Reproduce the text of every entry below, swapping "Volkswagen" for "VW" wherever it occurs and keeping everything else unchanged. Leave the pictures out.

============

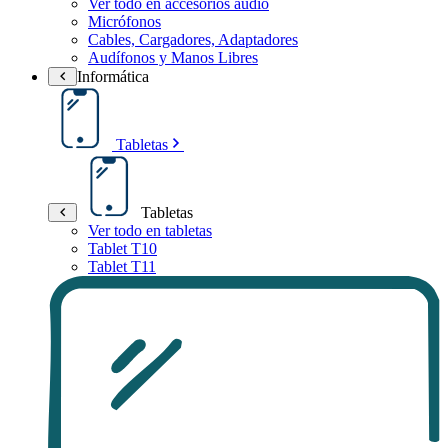
Ver todo en accesorios audio
Micrófonos
Cables, Cargadores, Adaptadores
Audífonos y Manos Libres
Informática
Tabletas
Tabletas
Ver todo en tabletas
Tablet T10
Tablet T11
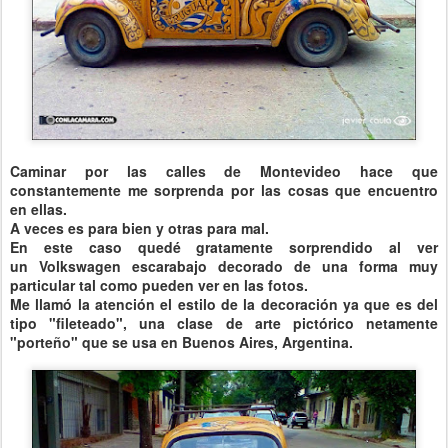
Caminar por las calles de Montevideo hace que
constantemente me sorprenda por las cosas que encuentro
en ellas.
A veces es para bien y otras para mal.
En este caso quedé gratamente sorprendido al ver
un
Volkswagen escarabajo decorado de una forma muy
particular tal como pueden ver en las fotos.
Me llamó la atención el estilo de la decoración ya que es del
tipo "fileteado", una clase de arte pictórico netamente
"porteño" que se usa en Buenos Aires, Argentina.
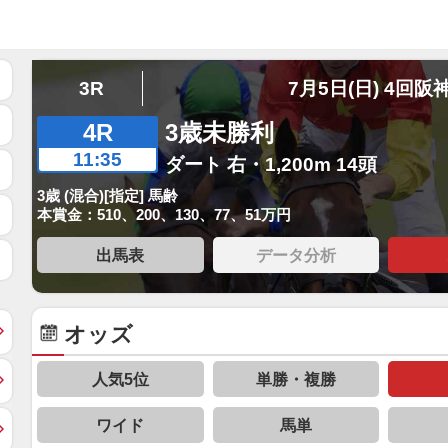
3R
7月5日(日) 4回阪
4R
3歳未勝利
11:35
ダート 右・1,200m 14頭
3歳 (混合)[指定] 馬齢
本賞金：510、200、130、77、51万円
出馬表
データ分析
オッズ
人気5位
単勝・複勝
ワイド
馬単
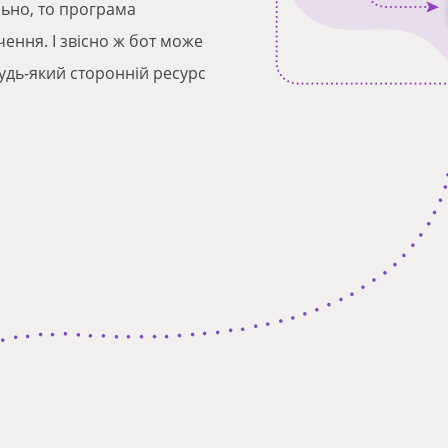
льно, то програма
ення. І звісно ж бот може
удь-який сторонній ресурс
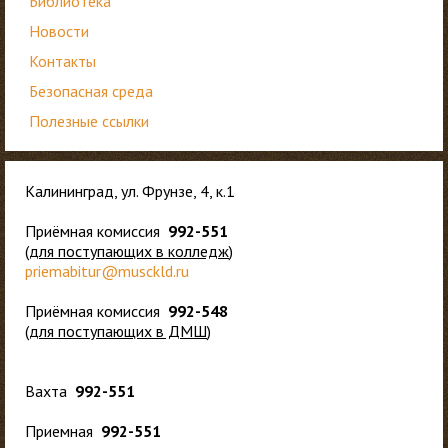
Библиотека
Новости
Контакты
Безопасная среда
Полезные ссылки
Калининград, ул. Фрунзе, 4, к.1
Приёмная комиссия
992-551
(
для
поступающих в колледж
)
priemabitur@musckld.ru
Приёмная комиссия
992-548
(
для поступающих в ДМШ
)
Вахта
992-551
Приемная
992-551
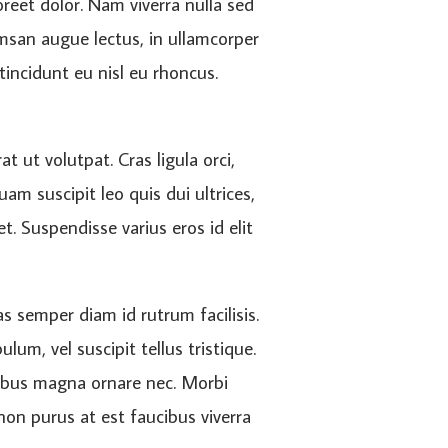
reet dolor. Nam viverra nulla sed
umsan augue lectus, in ullamcorper
tincidunt eu nisl eu rhoncus.
 ut volutpat. Cras ligula orci,
am suscipit leo quis dui ultrices,
. Suspendisse varius eros id elit
s semper diam id rutrum facilisis.
lum, vel suscipit tellus tristique.
ucibus magna ornare nec. Morbi
non purus at est faucibus viverra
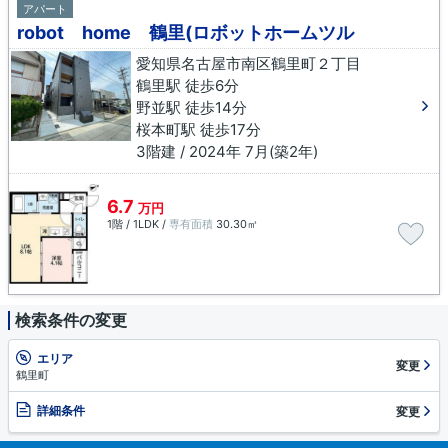
アパート
robot home 鶴里(ロボットホームツル
愛知県名古屋市南区鶴里町２丁目
鶴里駅 徒歩6分
野並駅 徒歩14分
桜本町駅 徒歩17分
3階建 / 2024年 7月(築2年)
6.7
万円
1階 / 1LDK /
専有面積
30.30㎡
検索条件の変更
エリア
変更
鶴里町
詳細条件
変更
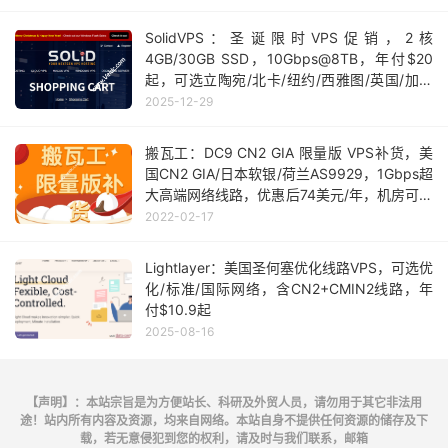
SolidVPS：圣诞限时VPS促销，2核
4GB/30GB SSD，10Gbps@8TB，年付$20
起，可选立陶宛/北卡/纽约/西雅图/英国/加拿
大等机房
2025-12-29
搬瓦工：DC9 CN2 GIA 限量版 VPS补货，美
国CN2 GIA/日本软银/荷兰AS9929，1Gbps超
大高端网络线路，优惠后74美元/年，机房可随
意切换
2022-02-17
Lightlayer：美国圣何塞优化线路VPS，可选优
化/标准/国际网络，含CN2+CMIN2线路，年
付$10.9起
2025-08-16
【声明】：本站宗旨是为方便站长、科研及外贸人员，请勿用于其它非法用
途！站内所有内容及资源，均来自网络。本站自身不提供任何资源的储存及下
载，若无意侵犯到您的权利，请及时与我们联系，邮箱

============

## Reply
Ver todo en accesorios audio
Micrófonos
Cables, Cargadores, Adaptadores
Audífonos y Manos Libres
Informática
Tabletas
Tabletas
Ver todo en tabletas
Tablet T10
Tablet T11
Caminar por las calles de Montevideo hace que
constantemente me sorprenda por las cosas que encuentro
en ellas.
A veces es para bien y otras para mal.
En este caso quedé gratamente sorprendido al ver
un
VW escarabajo decorado de una forma muy
particular tal como pueden ver en las fotos.
Me llamó la atención el estilo de la decoración ya que es del
tipo "fileteado", una clase de arte pictórico netamente
"porteño" que se usa en Buenos Aires, Argentina.
3R
7月5日(日) 4回阪
4R
3歳未勝利
11:35
ダート 右・1,200m 14頭
3歳 (混合)[指定] 馬齢
本賞金：510、200、130、77、51万円
出馬表
データ分析
オッズ
人気5位
単勝・複勝
ワイド
馬単
льно, то програма
ення. І звісно ж бот може
удь-який сторонній ресурс
Библиотека
Новости
Контакты
Безопасная среда
Полезные ссылки
Калининград, ул. Фрунзе, 4, к.1
Приёмная комиссия
992-551
(
для
поступающих в колледж
)
priemabitur@musckld.ru
Приёмная комиссия
992-548
(
для поступающих в ДМШ
)
Вахта
992-551
Приемная
992-551
reet dolor. Nam viverra nulla sed
umsan augue lectus, in ullamcorper
tincidunt eu nisl eu rhoncus.
 ut volutpat. Cras ligula orci,
am suscipit leo quis dui ultrices,
. Suspendisse varius eros id elit
s semper diam id rutrum facilisis.
lum, vel suscipit tellus tristique.
ucibus magna ornare nec. Morbi
non purus at est faucibus viverra
アパート
robot home 鶴里(ロボットホームツル
愛知県名古屋市南区鶴里町２丁目
鶴里駅 徒歩6分
野並駅 徒歩14分
桜本町駅 徒歩17分
3階建 / 2024年 7月(築2年)
6.7
万円
1階 / 1LDK /
専有面積
30.30㎡
検索条件の変更
エリア
変更
鶴里町
詳細条件
変更
SolidVPS：圣诞限时VPS促销，2核
4GB/30GB SSD，10Gbps@8TB，年付$20
起，可选立陶宛/北卡/纽约/西雅图/英国/加拿
大等机房
2025-12-29
搬瓦工：DC9 CN2 GIA 限量版 VPS补货，美
国CN2 GIA/日本软银/荷兰AS9929，1Gbps超
大高端网络线路，优惠后74美元/年，机房可随
意切换
2022-02-17
Lightlayer：美国圣何塞优化线路VPS，可选优
化/标准/国际网络，含CN2+CMIN2线路，年
付$10.9起
2025-08-16
【声明】：本站宗旨是为方便站长、科研及外贸人员，请勿用于其它非法用
途！站内所有内容及资源，均来自网络。本站自身不提供任何资源的储存及下
载，若无意侵犯到您的权利，请及时与我们联系，邮箱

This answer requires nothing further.